Ya era la hora de poseer la tierra que Dios prometió a los israelitas al sacarlos de Egipto. Han pasado cuarenta años desde que sucedieron aquellos acontecimientos salvadores. Ahora es un pueblo joven el que está en las proximidades de Canán. Son los hijos de los que Yavé sacó con mano poderosa. Se han curtido en el inhóspito desierto donde han vivido del mimo de Dios y presenciando a diario sus grandezas. Tienen esculpida en su alma la idea de que sólo siendo fieles a la Alianza tienen garantía de la protección de Dios. Josué es un varón pletórico de fe y casto, joven y fuerte, que mantiene la seguridad de que será Dios quien vencerá a los poderosos habitantes de la tierra que se les da en posesión. Tienen que pelearla, pero sólo Dios les dará la victoria.

Han aprendido que aquella tierra que «manaba leche y miel» existía sólo en la poesía  y en la imaginación de la gente; sus habitantes les parecían gigantes y la herencia de Dios no vendría caída del cielo. Jericó es la plaza fuerte que les abrirá las puertas a la conquista. Posee murallas duras y sus habitantes están aprestados a defenderla. Es  Dios quien habla ahora con Josué, como antes lo hiciera con Moisés, dándole instrucciones para la empresa. No se le pedirá pasividad, sino una disposición absoluta al misterio. La táctica guerrera sugerida es la más impensada y la menos descrita en las praxis de la guerra: hay que dar vueltas a la ciudad, cantando y tocando las trompetas. Así se caerán las potentes murallas de defensa.

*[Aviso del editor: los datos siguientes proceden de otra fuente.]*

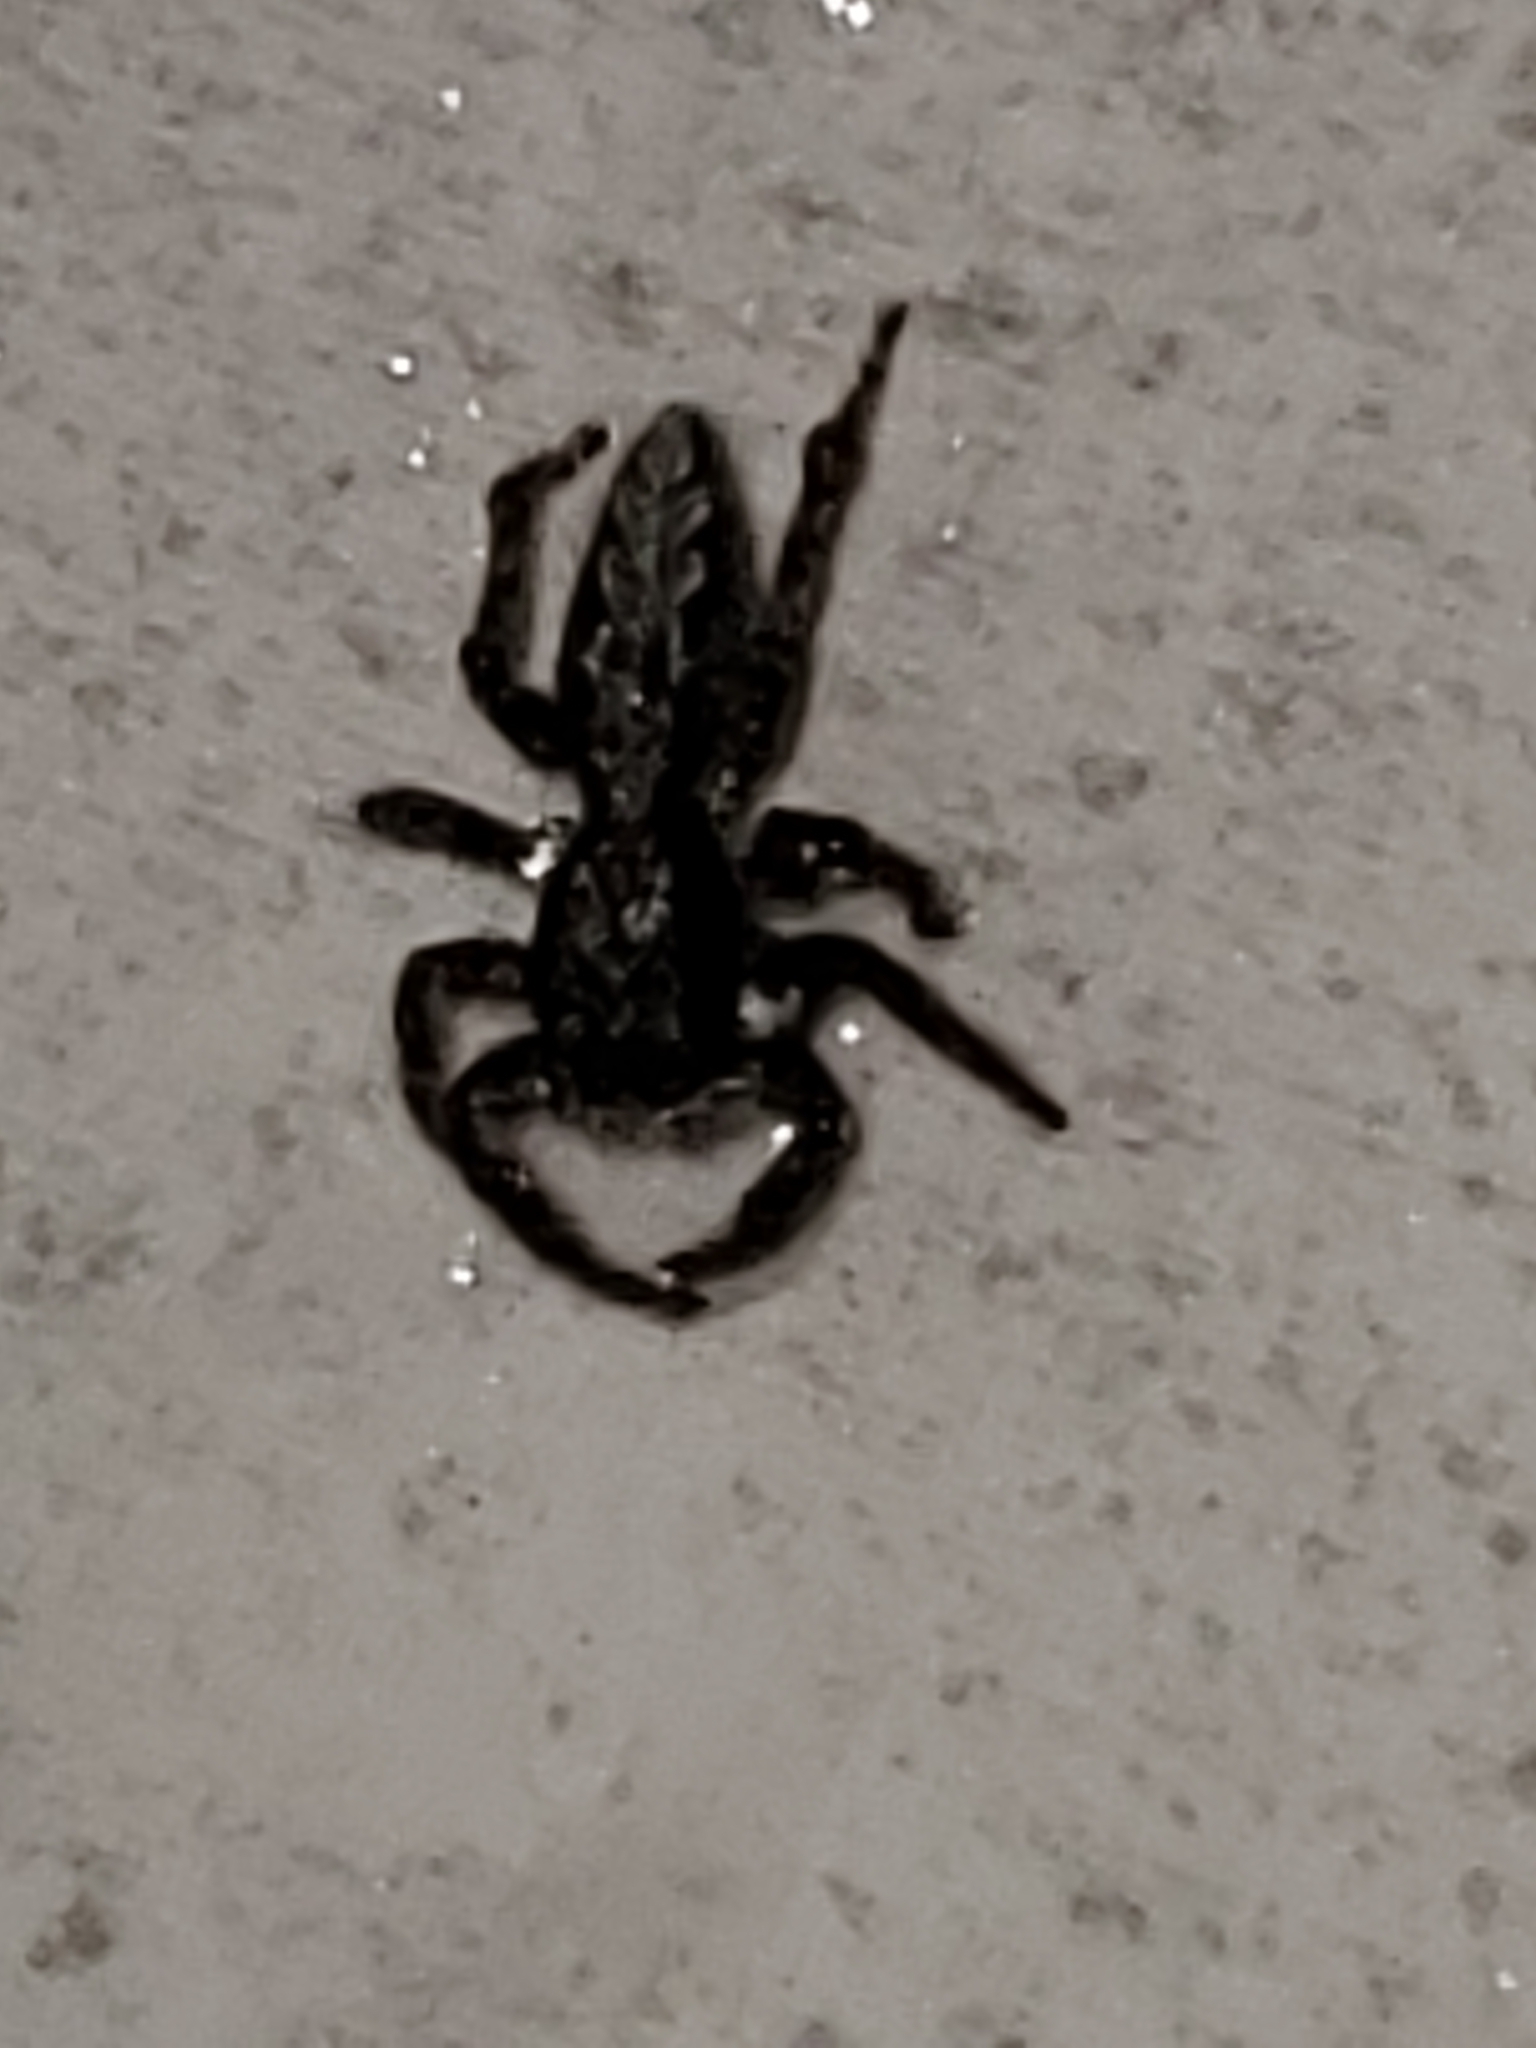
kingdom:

Pero no sólo se trataba de conquistar. Es también preciso que Josué cuide el reparto o distribución de las nuevas tierras entre las doce tribus y propicie su asentamiento. Además, se debe continuar la tradición legislativa mosaica para el bien del pueblo, cuidando las normas de convivencia en lo tocante a mantener el espíritu de la Alianza. Por mandato de Josué se circuncidaron los hijos de Israel que habían nacido en el desierto, se concretaron las celebraciones de las fiestas de la Pascua y la de los Tabernáculos y Josué pronunció bendiciones y maldiciones en los montes Hebal y Garizin.

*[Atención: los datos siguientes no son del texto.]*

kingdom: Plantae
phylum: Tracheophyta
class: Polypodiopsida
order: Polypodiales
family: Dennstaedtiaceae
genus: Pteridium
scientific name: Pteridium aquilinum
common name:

No faltaron intervenciones prodigiosas de Dios en la conquista de la tierra y en el asentamiento del pueblo: pasaron el río Jordán de modo milagroso, a pie seco, como antes hubiera sucedido, allá en las orillas del mar Rojo; se conquistó Jericó con el estrepitoso derrumbamiento de sus murallas por favor divino; vino la oportuna protección de Dios que hizo caer del cielo oportunamente granizo en Betorón, cuando sufría el acoso de los enemigos; igual que –por la oración de Josué– se detuvo el curso del sol en Azaca. Este conquistador terminó por someter a la treintena de reyes madianitas.

Respetuoso con las tradiciones de familia, colocó en un sepulcro del campo de Jacob, cerca de Siquén, los restos de José, traídos de Egipto.

Murió a los ciento diez años y sus restos recibieron sepultura en Tamnasaret,  en torno al año 1440 antes de Cristo.

Josué no puso un «pero»  a los planes de Yavé por más que la conquista de la Tierra Prometida pudiera parecer una gesta que desbordaba sus posibilidades y las de su pueblo. Hace lo que Dios quiere con la presteza que origina la fe y termina sucediendo como Dios dice. Y es que Dios se ríe de las encuestas; la lógica humana se ve superada con su poder y las estadísticas de los hombres se tornan enanas en su presencia.  La fe hace que se caigan las más altas murallas de la tierra.